EXTRACT PROVIDED –

## start

DROP USER IF EXISTS DBT_CLOUD;
DROP USER IF EXISTS DBT_CLOUD_DEV;
DROP ROLE IF EXISTS TRANSFORMER;
DROP ROLE IF EXISTS TRANSFORMER_DEV;
DROP DATABASE IF EXISTS PROD CASCADE;
DROP DATABASE IF EXISTS DEV CASCADE;
DROP WAREHOUSE IF EXISTS TRANSFORMING;
DROP WAREHOUSE IF EXISTS TRANSFORMING_DEV;

-- creating a warehouse
CREATE WAREHOUSE TRANSFORMING WITH WAREHOUSE_SIZE = 'XSMALL' WAREHOUSE_TYPE = 'STANDARD' AUTO_SUSPEND = 300 AUTO_RESUME = TRUE COMMENT = 'Warehouse to transform data';

-- creating database
CREATE DATABASE PROD COMMENT = 'production data base';

-- creating schemas
CREATE SCHEMA "PROD"."RAW" COMMENT = 'landing zone for raw data';
CREATE SCHEMA "PROD"."ANALYTICS" COMMENT = 'data layer for end user';

-- creating an access role
CREATE ROLE TRANSFORMER COMMENT = 'Role for dbt';

-- granting role permissions
GRANT USAGE,OPERATE ON WAREHOUSE TRANSFORMING TO ROLE TRANSFORMER;
GRANT USAGE,CREATE SCHEMA ON DATABASE PROD TO ROLE TRANSFORMER;
GRANT USAGE ON SCHEMA "PROD"."RAW" TO ROLE TRANSFORMER;
GRANT ALL ON SCHEMA "PROD"."ANALYTICS" TO ROLE TRANSFORMER;
GRANT SELECT ON ALL TABLES IN SCHEMA "PROD"."RAW" TO ROLE TRANSFORMER;
GRANT SELECT ON FUTURE TABLES IN SCHEMA "PROD"."RAW" TO ROLE TRANSFORMER;

-- creating user and associating with role
CREATE USER DBT_CLOUD PASSWORD='abc123' DEFAULT_ROLE = TRANSFORMER MUST_CHANGE_PASSWORD = true;
GRANT ROLE TRANSFORMER TO USER DBT_CLOUD;

-----------------------------------------------------------------------------------------------
-- DEV
-- creating a warehouse
CREATE WAREHOUSE TRANSFORMING_DEV WITH WAREHOUSE_SIZE = 'XSMALL' WAREHOUSE_TYPE = 'STANDARD' AUTO_SUSPEND = 300 AUTO_RESUME = TRUE COMMENT = 'Dev warehouse to transform data';

-- cloning prod database (this clones schemas and tables as well)

## end

DATA –
## start

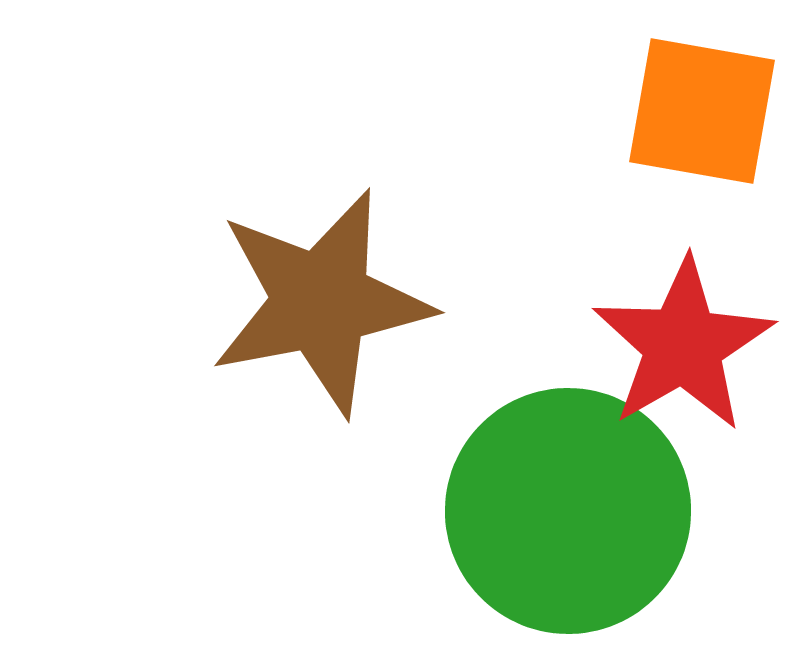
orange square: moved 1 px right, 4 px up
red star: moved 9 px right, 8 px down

## end

TASK GOAL –
In the SQL script, copy the passage that starts at "-- creating user" and runs up to and including "tables as well)", keeping it character for character.

REPLY –
-- creating user and associating with role
CREATE USER DBT_CLOUD PASSWORD='abc123' DEFAULT_ROLE = TRANSFORMER MUST_CHANGE_PASSWORD = true;
GRANT ROLE TRANSFORMER TO USER DBT_CLOUD;

-----------------------------------------------------------------------------------------------
-- DEV
-- creating a warehouse
CREATE WAREHOUSE TRANSFORMING_DEV WITH WAREHOUSE_SIZE = 'XSMALL' WAREHOUSE_TYPE = 'STANDARD' AUTO_SUSPEND = 300 AUTO_RESUME = TRUE COMMENT = 'Dev warehouse to transform data';

-- cloning prod database (this clones schemas and tables as well)